## What needs to be done
Exact copies of the lines below, from the one with "right eye: (67, 161)" up to and including the one with "right eye: (537, 416)", are what this calls for; leave out pictures.

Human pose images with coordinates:
★ ★ ★ ★ ★

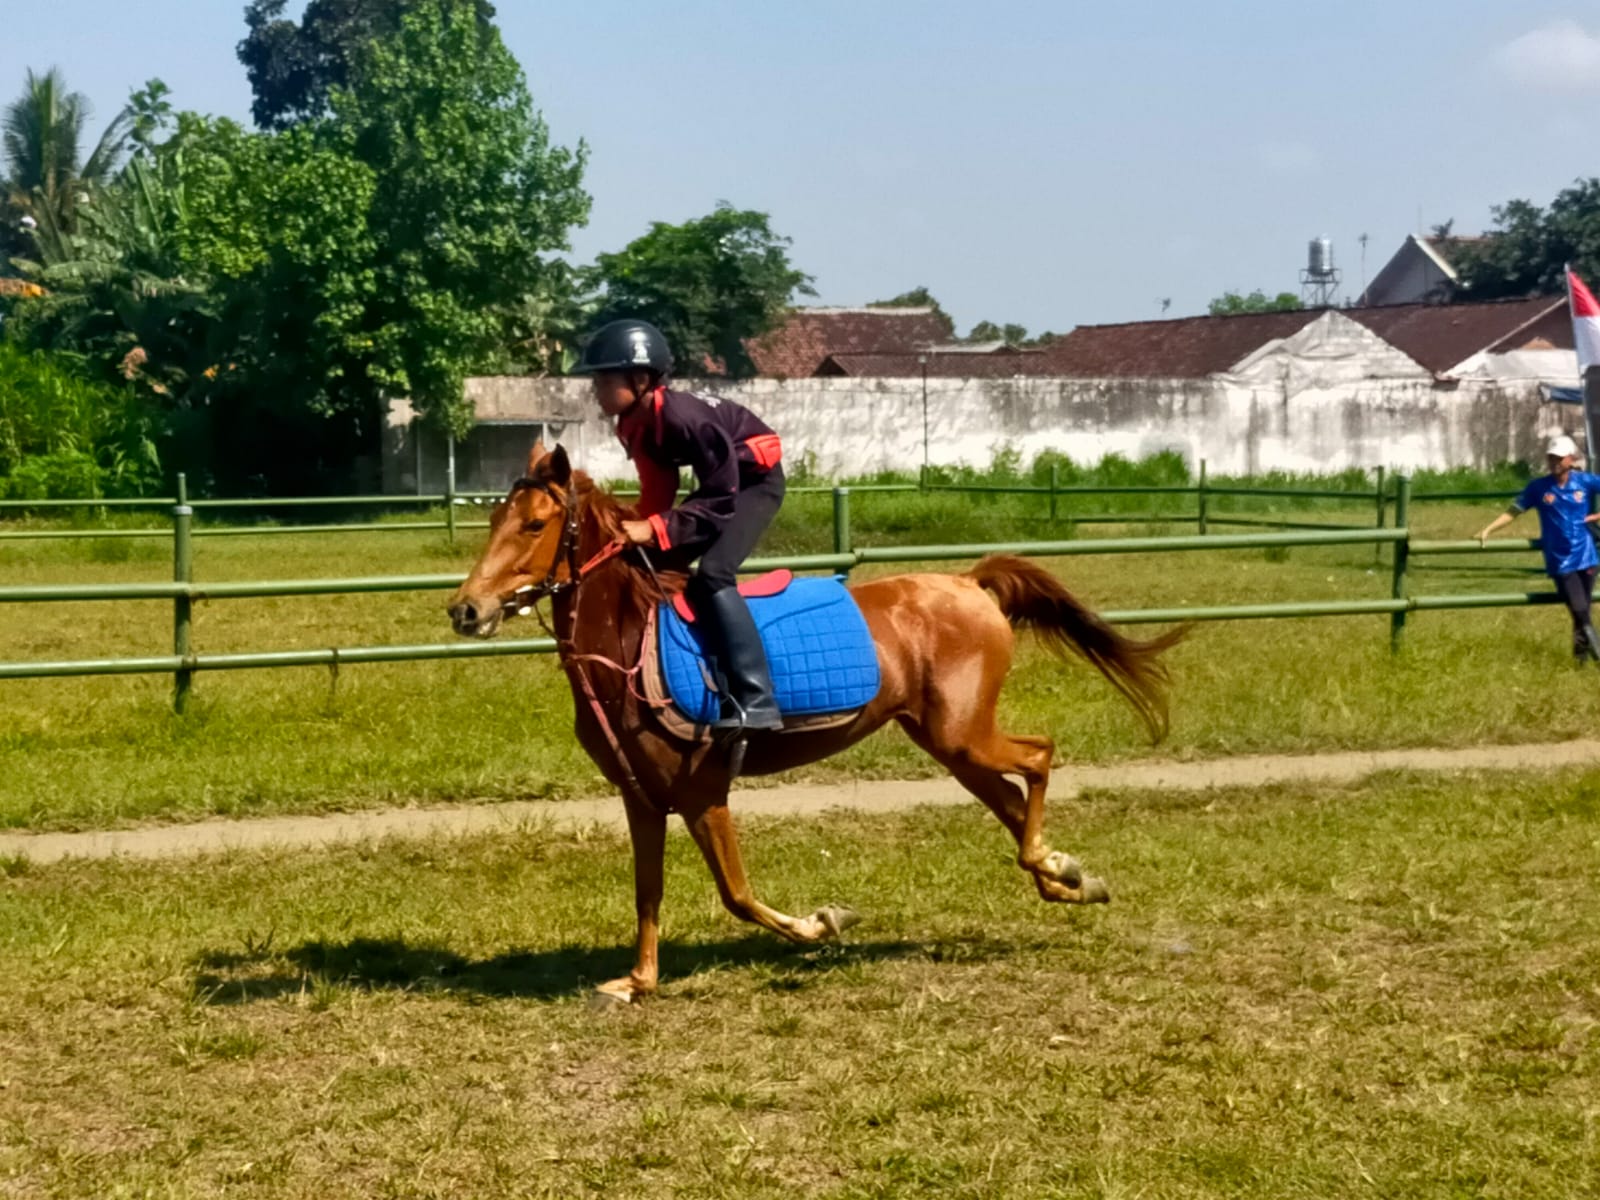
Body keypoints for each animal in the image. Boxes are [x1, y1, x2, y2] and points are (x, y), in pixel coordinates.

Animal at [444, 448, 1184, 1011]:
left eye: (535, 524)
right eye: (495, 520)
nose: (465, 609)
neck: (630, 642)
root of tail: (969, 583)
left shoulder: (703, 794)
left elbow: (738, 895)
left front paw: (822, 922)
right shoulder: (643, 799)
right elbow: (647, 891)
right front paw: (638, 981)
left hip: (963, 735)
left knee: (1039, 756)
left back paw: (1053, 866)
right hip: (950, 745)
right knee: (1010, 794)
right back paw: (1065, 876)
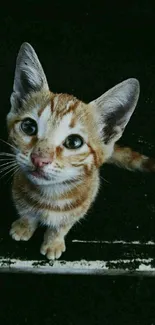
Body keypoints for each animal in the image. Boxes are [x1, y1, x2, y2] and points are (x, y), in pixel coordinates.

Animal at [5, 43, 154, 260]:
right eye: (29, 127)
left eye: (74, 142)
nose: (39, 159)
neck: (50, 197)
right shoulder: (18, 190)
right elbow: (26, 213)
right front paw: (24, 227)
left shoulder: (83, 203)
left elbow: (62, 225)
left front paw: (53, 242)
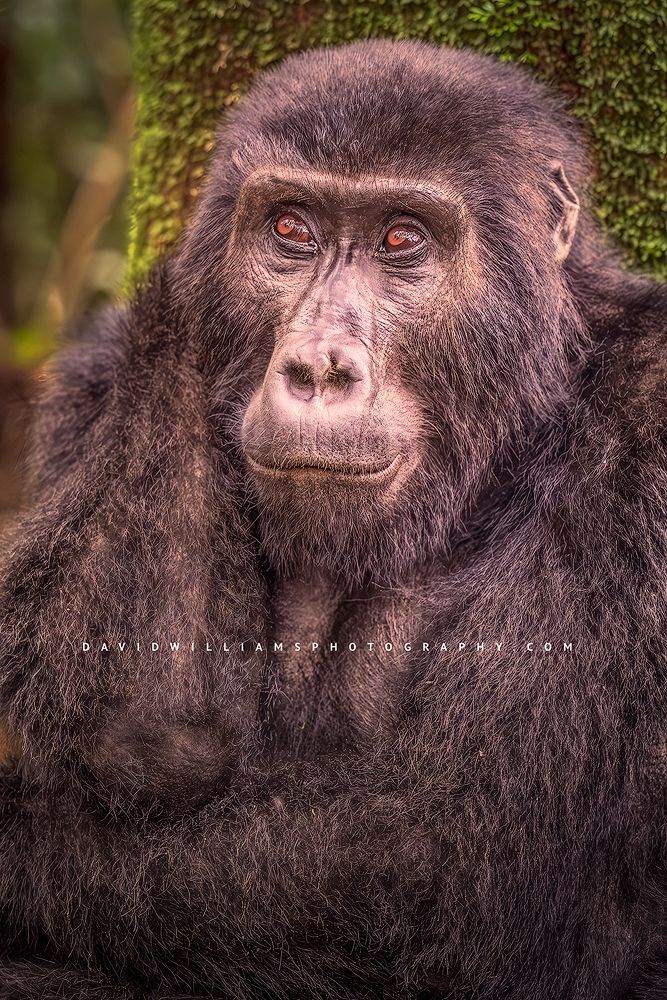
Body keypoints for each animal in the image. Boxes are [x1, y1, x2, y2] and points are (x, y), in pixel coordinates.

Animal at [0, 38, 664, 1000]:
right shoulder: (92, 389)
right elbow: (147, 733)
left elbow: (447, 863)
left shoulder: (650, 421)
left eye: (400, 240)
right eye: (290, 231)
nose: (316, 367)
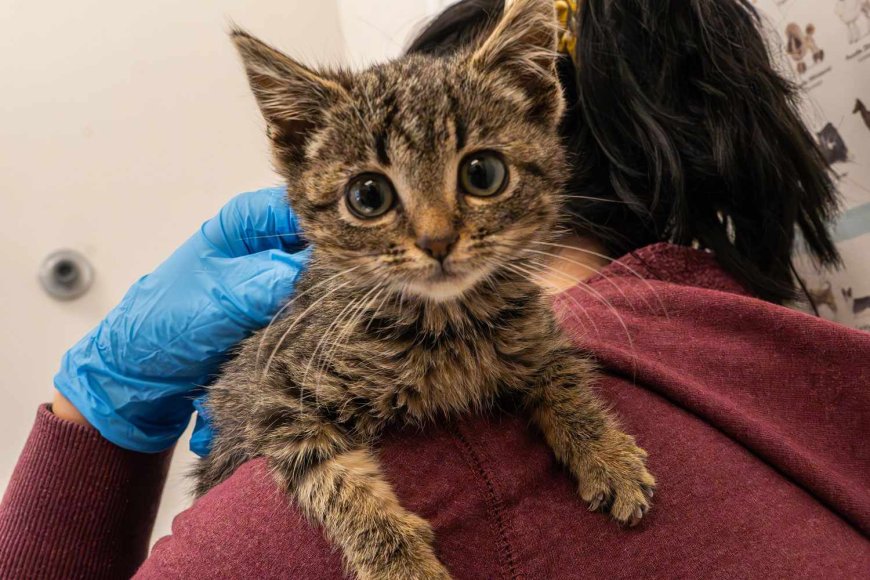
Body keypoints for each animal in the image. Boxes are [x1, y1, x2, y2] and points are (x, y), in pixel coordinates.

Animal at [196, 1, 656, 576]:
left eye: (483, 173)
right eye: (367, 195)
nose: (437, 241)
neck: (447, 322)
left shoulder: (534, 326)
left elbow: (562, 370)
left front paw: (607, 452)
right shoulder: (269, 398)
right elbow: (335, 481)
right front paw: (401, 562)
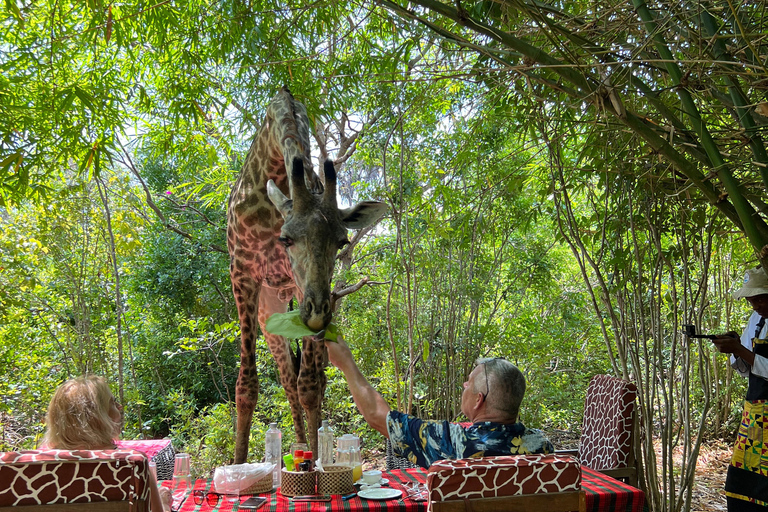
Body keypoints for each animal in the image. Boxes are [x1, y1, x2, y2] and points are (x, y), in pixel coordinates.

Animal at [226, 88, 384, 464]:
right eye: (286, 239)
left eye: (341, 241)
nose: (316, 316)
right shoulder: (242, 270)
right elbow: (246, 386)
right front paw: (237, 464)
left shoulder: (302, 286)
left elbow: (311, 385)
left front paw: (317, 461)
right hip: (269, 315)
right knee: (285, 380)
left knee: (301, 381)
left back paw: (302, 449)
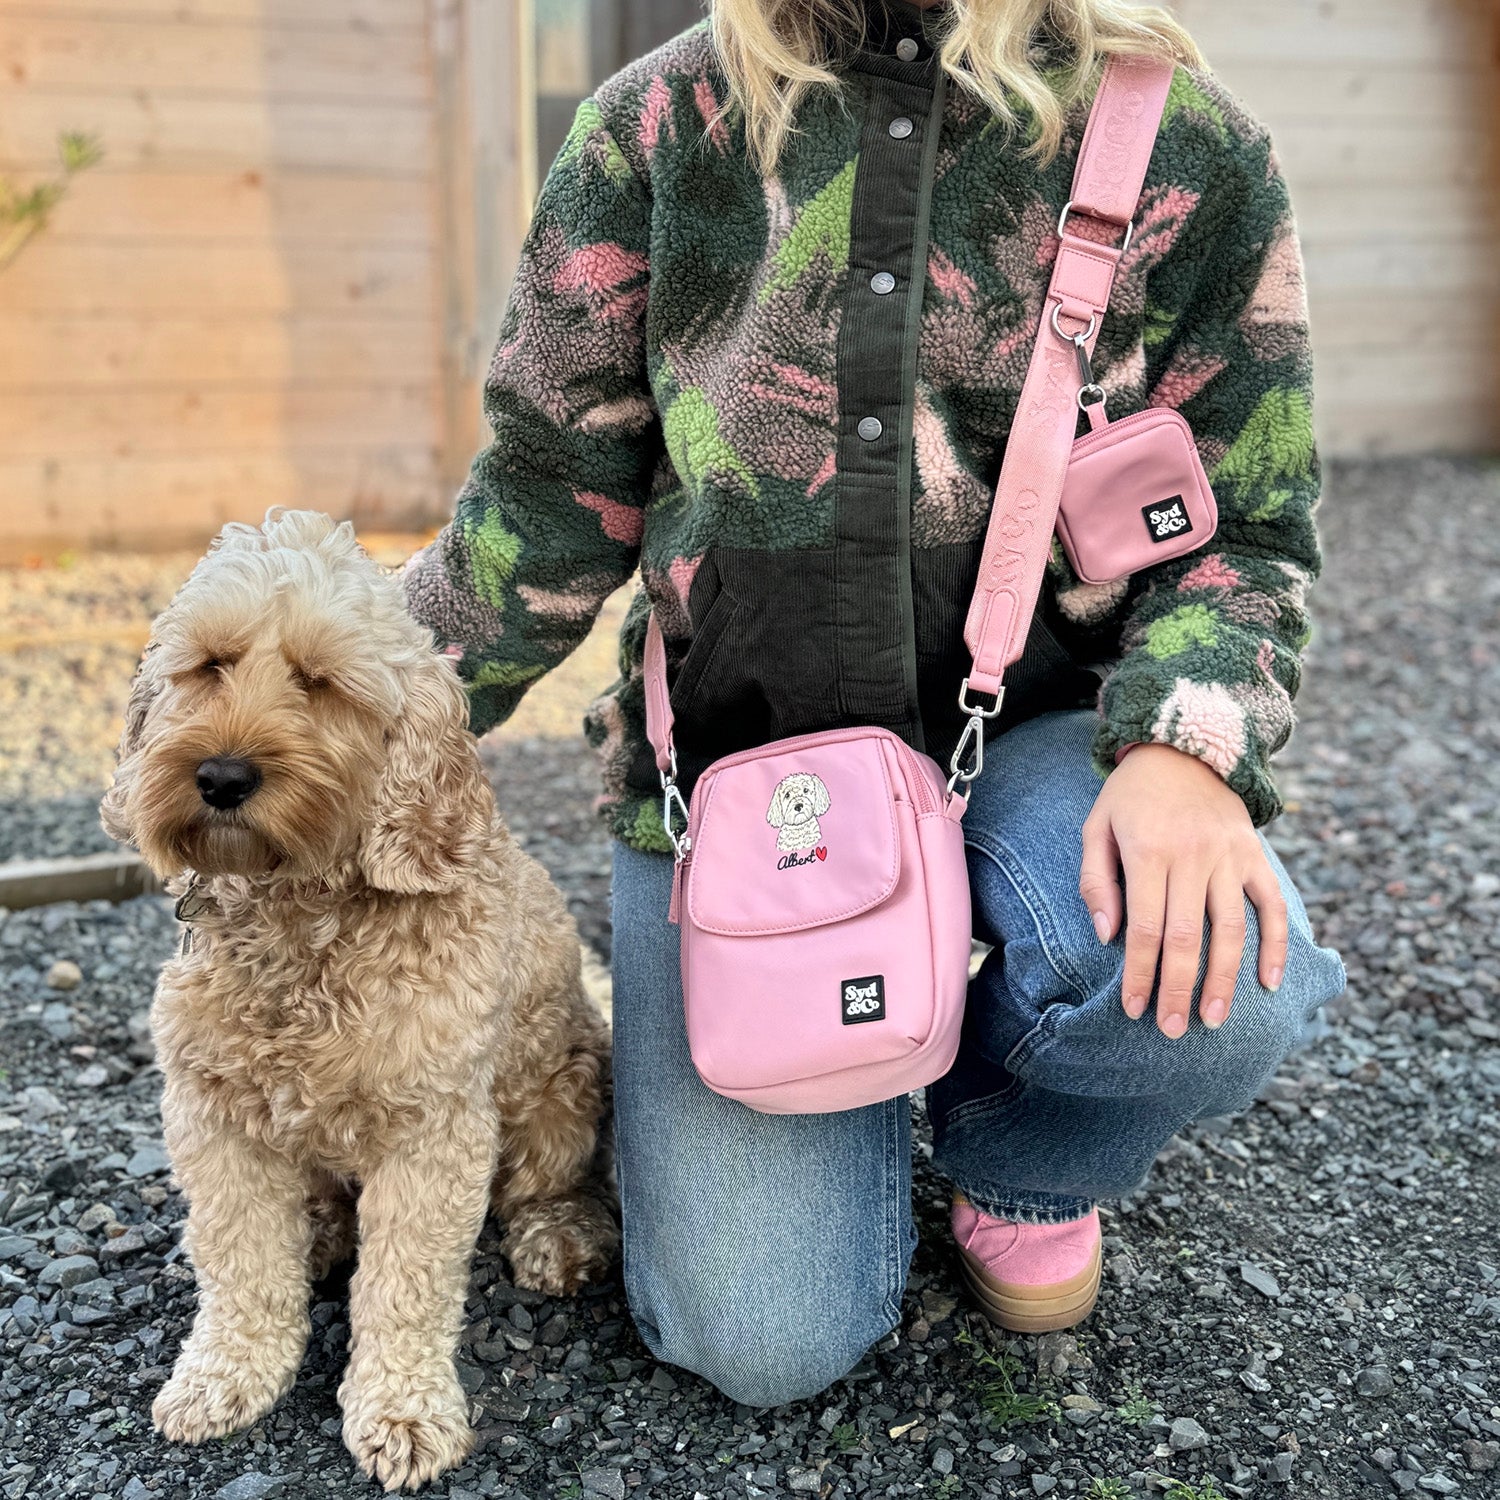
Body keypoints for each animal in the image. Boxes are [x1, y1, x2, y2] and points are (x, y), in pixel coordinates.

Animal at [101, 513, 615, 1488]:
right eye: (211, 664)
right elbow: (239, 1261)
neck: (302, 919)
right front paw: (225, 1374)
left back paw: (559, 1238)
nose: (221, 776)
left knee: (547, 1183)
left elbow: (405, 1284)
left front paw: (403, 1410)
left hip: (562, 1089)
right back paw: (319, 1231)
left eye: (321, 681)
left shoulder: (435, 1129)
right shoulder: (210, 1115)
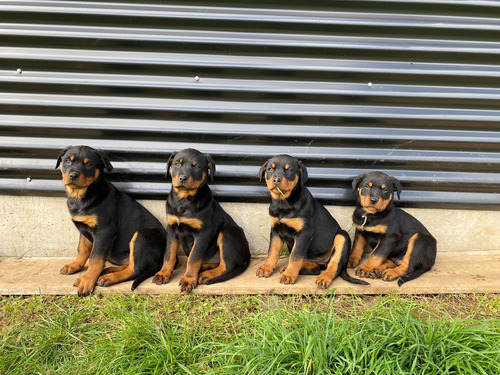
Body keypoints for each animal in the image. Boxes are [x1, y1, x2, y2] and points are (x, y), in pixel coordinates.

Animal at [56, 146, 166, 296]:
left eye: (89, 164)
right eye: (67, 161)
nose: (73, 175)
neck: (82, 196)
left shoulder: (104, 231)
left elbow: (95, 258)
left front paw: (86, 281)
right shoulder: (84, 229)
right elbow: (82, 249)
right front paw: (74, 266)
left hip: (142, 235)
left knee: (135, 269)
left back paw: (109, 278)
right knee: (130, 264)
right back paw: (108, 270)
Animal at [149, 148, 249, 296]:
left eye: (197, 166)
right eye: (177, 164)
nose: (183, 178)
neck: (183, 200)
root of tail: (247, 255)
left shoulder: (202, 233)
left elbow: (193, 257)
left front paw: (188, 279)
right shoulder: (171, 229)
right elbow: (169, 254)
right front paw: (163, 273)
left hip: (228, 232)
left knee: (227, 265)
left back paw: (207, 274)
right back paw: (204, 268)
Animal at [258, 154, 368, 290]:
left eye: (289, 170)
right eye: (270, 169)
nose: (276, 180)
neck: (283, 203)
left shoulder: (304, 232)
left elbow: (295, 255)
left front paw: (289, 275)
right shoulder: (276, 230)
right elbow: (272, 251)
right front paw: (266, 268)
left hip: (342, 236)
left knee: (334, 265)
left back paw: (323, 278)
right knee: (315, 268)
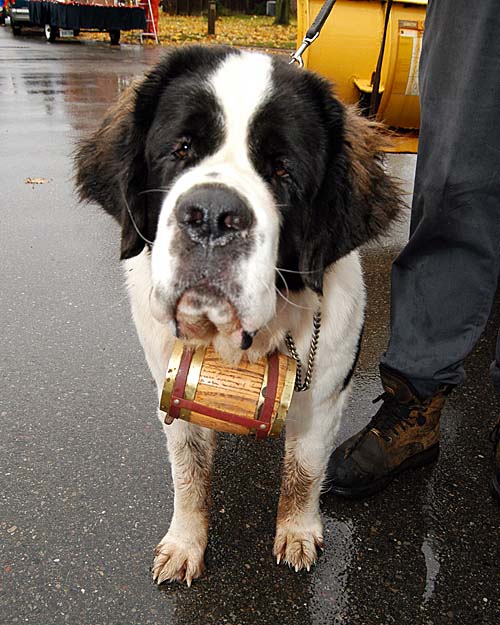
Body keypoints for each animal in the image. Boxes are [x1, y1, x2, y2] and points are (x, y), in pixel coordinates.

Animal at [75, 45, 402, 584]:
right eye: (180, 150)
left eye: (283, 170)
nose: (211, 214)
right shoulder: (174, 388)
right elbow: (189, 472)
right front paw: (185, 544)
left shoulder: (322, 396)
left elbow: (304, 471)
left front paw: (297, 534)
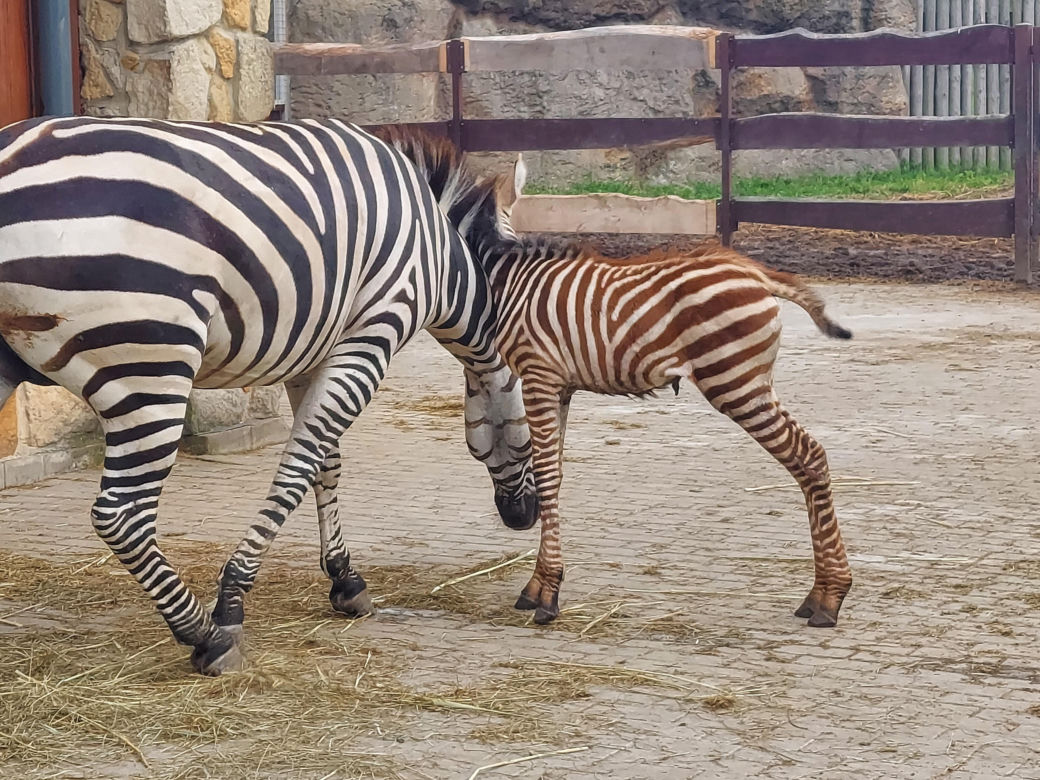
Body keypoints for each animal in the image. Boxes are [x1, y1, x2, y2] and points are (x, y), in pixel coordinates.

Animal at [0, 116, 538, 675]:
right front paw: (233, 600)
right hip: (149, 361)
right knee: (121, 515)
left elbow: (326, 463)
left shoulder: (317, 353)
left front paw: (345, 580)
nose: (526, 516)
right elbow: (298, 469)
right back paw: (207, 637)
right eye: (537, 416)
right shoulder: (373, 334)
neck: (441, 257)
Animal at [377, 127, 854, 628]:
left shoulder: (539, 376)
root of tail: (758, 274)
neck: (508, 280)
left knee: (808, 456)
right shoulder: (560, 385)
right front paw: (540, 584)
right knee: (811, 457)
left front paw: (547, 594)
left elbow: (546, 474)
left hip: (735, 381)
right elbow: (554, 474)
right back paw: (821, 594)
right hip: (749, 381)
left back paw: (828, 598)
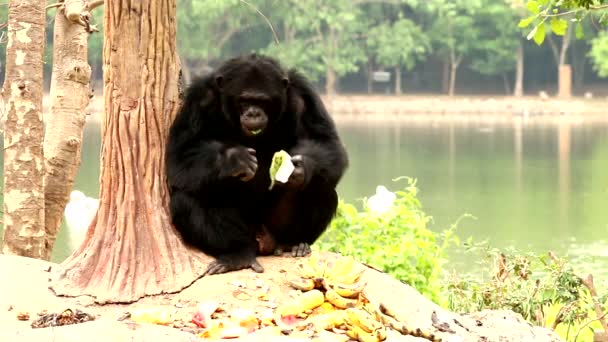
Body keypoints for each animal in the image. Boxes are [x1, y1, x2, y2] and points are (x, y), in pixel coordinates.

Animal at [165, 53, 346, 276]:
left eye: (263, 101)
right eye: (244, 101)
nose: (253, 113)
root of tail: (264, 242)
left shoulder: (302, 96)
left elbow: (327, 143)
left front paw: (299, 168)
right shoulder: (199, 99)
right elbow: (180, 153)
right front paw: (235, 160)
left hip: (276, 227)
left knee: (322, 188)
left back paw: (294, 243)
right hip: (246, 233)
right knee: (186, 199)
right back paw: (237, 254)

★ ★ ★ ★ ★

## Exercise answer
right eye: (67, 161)
nose: (73, 175)
neck: (82, 196)
left shoulder: (104, 231)
left elbow: (95, 258)
left front paw: (86, 281)
right shoulder: (84, 229)
right elbow: (82, 249)
right front paw: (74, 266)
left hip: (142, 235)
left knee: (135, 269)
left back paw: (109, 278)
right knee: (130, 264)
right back paw: (108, 270)
Animal at [149, 148, 249, 296]:
left eye: (197, 166)
right eye: (177, 164)
nose: (183, 178)
neck: (183, 200)
root of tail: (247, 255)
left shoulder: (202, 233)
left elbow: (193, 257)
left front paw: (188, 279)
right shoulder: (171, 229)
right elbow: (169, 254)
right front paw: (163, 273)
left hip: (228, 232)
left knee: (227, 265)
left back paw: (207, 274)
right back paw: (204, 268)
Animal at [258, 154, 368, 290]:
left eye: (289, 170)
right eye: (270, 169)
nose: (276, 180)
neck: (283, 203)
left shoulder: (304, 232)
left elbow: (295, 255)
left front paw: (289, 275)
right shoulder: (276, 230)
right elbow: (272, 251)
right front paw: (266, 268)
left hip: (342, 236)
left knee: (334, 265)
left back paw: (323, 278)
right knee: (315, 268)
Body keypoints for each animal in the image. Boxes are [x1, y1, x2, y2] and points are (x, y), in pixel coordinates.

Animal at [75, 45, 402, 584]:
right eye: (180, 150)
left eye: (283, 170)
nose: (211, 214)
right shoulder: (174, 388)
right elbow: (189, 472)
right front paw: (185, 544)
left shoulder: (322, 396)
left elbow: (304, 471)
left front paw: (297, 534)
Body keypoints for each animal in the image. Boxes are [x1, y1, x2, y2] and points are (x, y), in pixel coordinates.

Animal at [0, 116, 538, 675]:
right front paw: (233, 600)
right hip: (149, 361)
right knee: (121, 515)
left elbow: (326, 463)
left shoulder: (317, 353)
left front paw: (345, 580)
nose: (526, 516)
right elbow: (298, 469)
right back paw: (207, 637)
right eye: (537, 416)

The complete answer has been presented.